When the iron carbide enters the electric arc furnace, it dissolves instantly. Then, the uniformly dissolved carbon reacts with the small amount of iron oxide which remains in iron carbide product. The carbon and iron oxide form carbon monoxide. This generates a large quantity of tiny bubbles of carbon monoxide, which create the boiling of the metal and rapidly homogenize the molten metal bath, absorbing nitrogen and hydrogen and creating a foamy slag, which in turn allows the removal of the unwanted nitrogen and hydrogen in the steel.

For the achievement of a higher removal of nitrogen and hydrogen, the injection of iron carbide can start as soon as the electric arc furnace has melted enough steel to submerge the lance. The heat of the furnace does not damage the injection pipe, because the carrier gas effectively cools the lance. The widespread generation of carbon monoxide bubbles thoroughly mixes the bath, avoids temperatures gradients, and removes the nitrogen from the bath. The mixing is more efficient and faster with the iron carbide, with which the mixing time is just one minute, and with the argon, the time is as high as four minutes. Also, the foamy slag produced promotes the metallurgical reactions, isolates the molten metal, improves energy efficiency since it reduces heat losses to the side walls, and reduces wear of the refractory cover and the electrodes.

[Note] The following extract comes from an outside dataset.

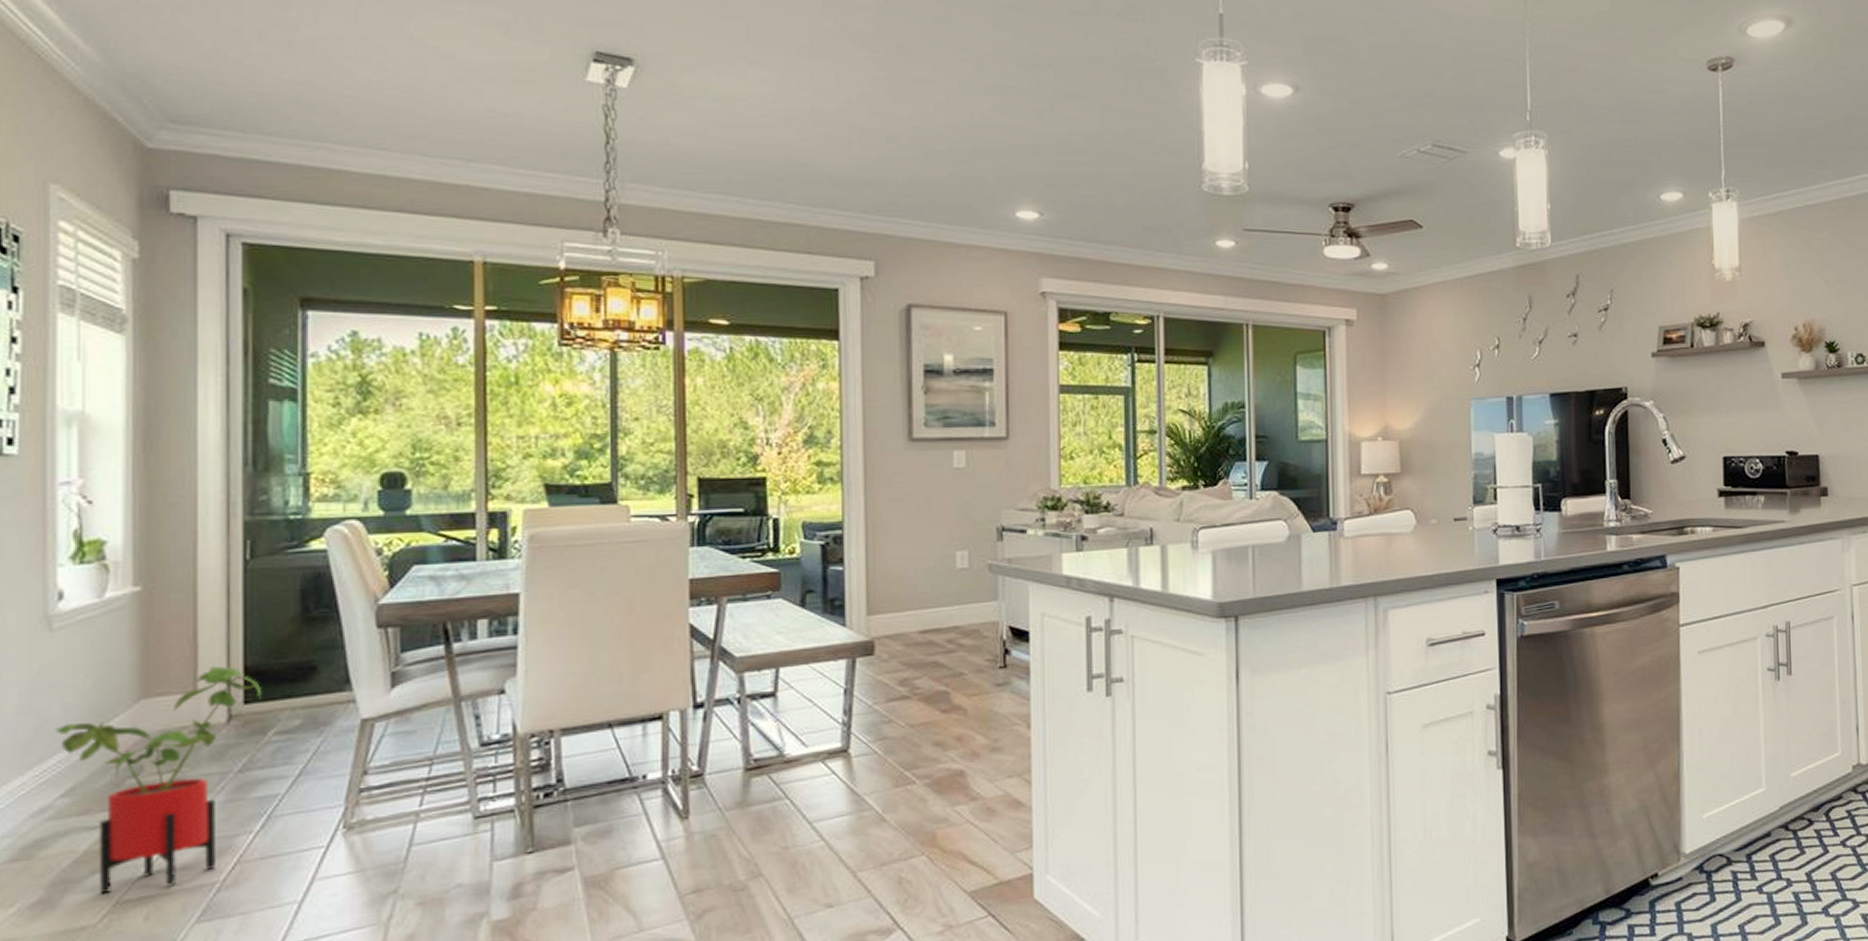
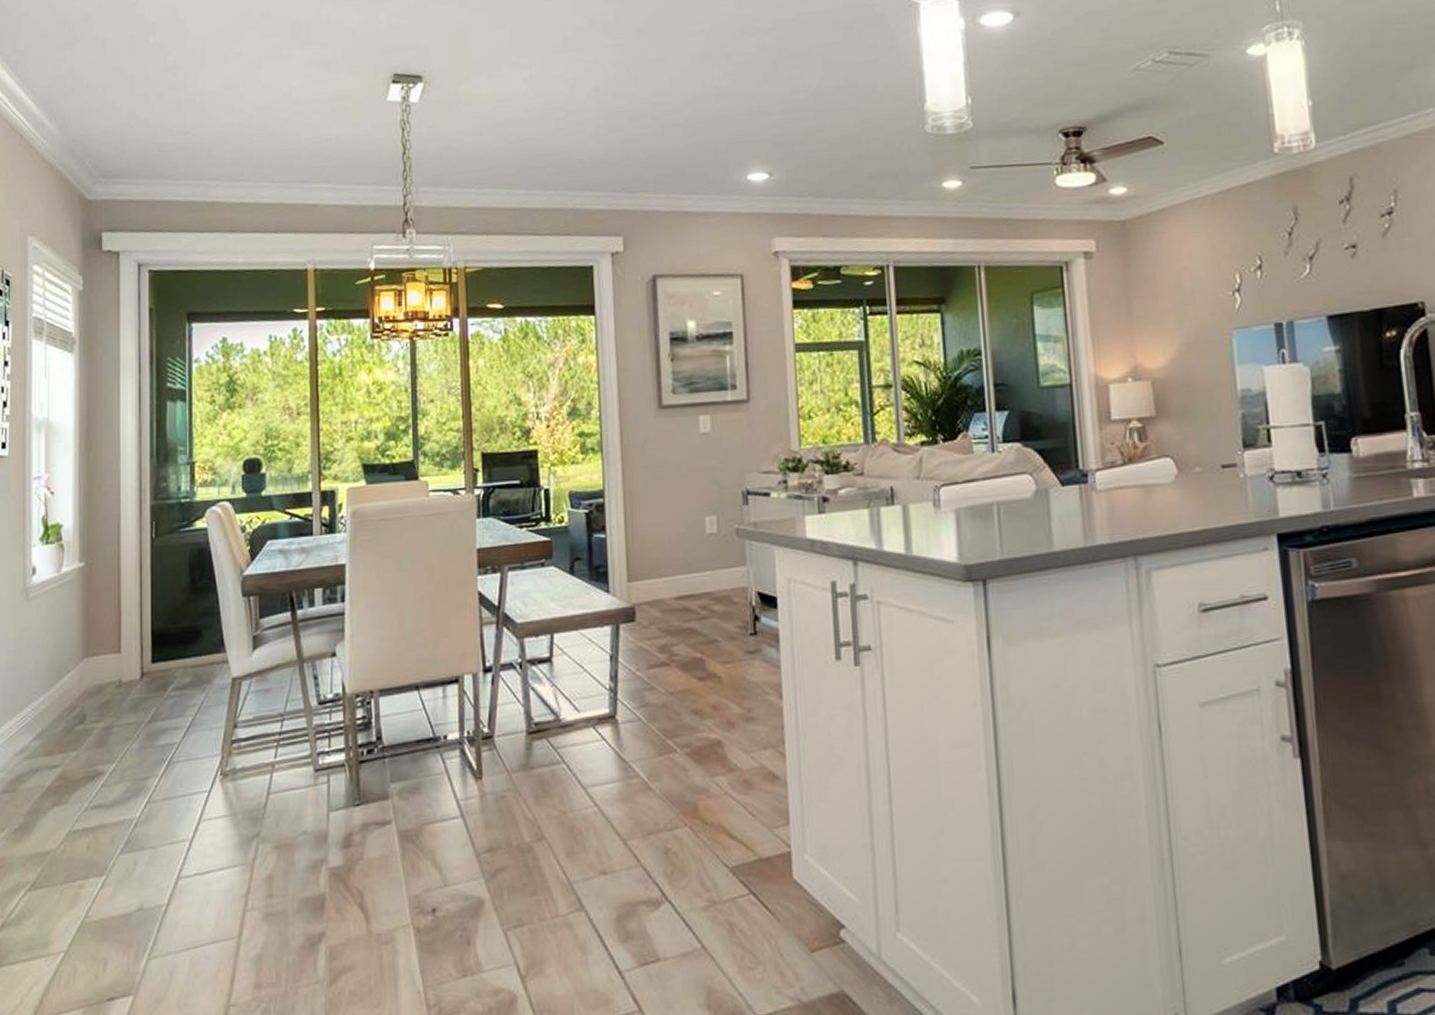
house plant: present [55,666,261,895] -> none [30,630,163,825]

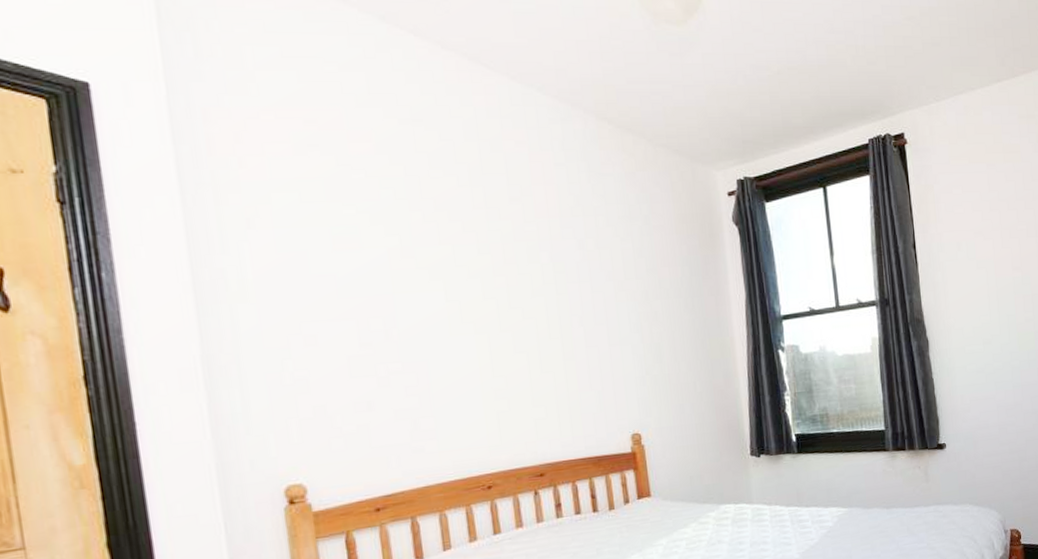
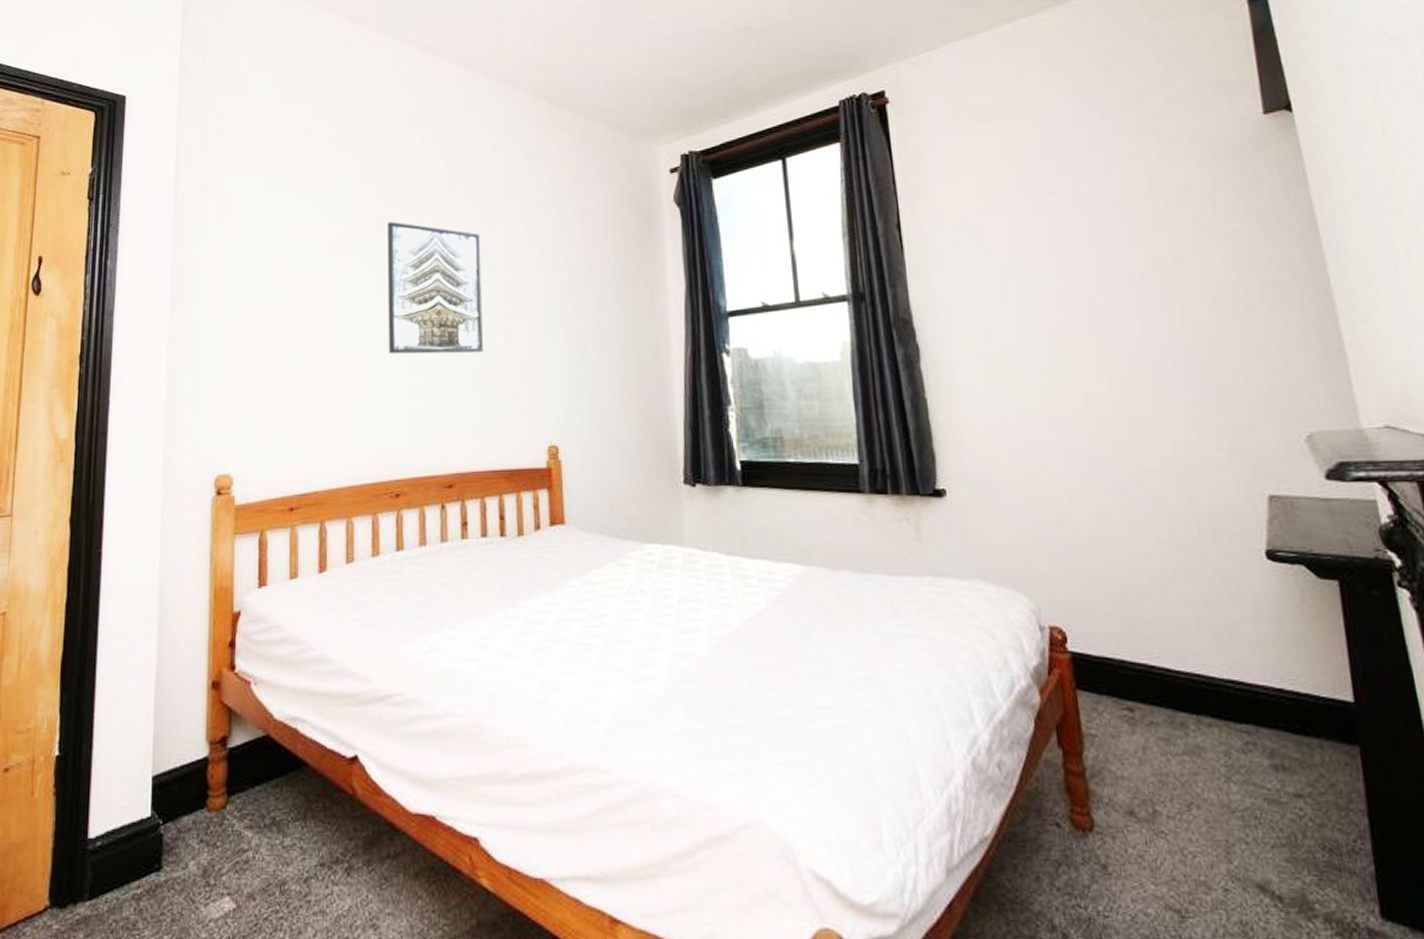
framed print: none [449,235,563,362] -> present [387,221,483,355]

DRI, HBI and cast iron are unable to provide mixing and reduction of nitrogen and hydrogen. Studies have shown that the process provides high yields. In some cases, the yield of iron carbide for the degree of metallization reach 100 %, since the powerful chemical reducing action of carbon monoxide reduces the iron oxide in the slag, which has been separated from the molten metal, to iron. This is not the case for scrap or with DRI, where the performance is 92 % to 95 %. For all these reasons the iron carbide is the better material for the electric arc furnaces.

Advantages

Advantages of iron carbide consist of the following.

  • It is the better charge material than other materials for the electric arc furnace since it contains around 6.0 % to 6.5 % C and is produced from virgin iron ore and hence it contains negligible tramp elements. Use of iron carbide in steelmaking processes results into a low content of N2 and H2 in the steel.
  • It is not pyrophoric and hence it is safe and easy to handle.
  • It is a dense, granular powder which that dissolves easily in liquid steel. It can be easily injected into a basic oxygen furnace and/or an electric arc furnace, where it dissolves instantly.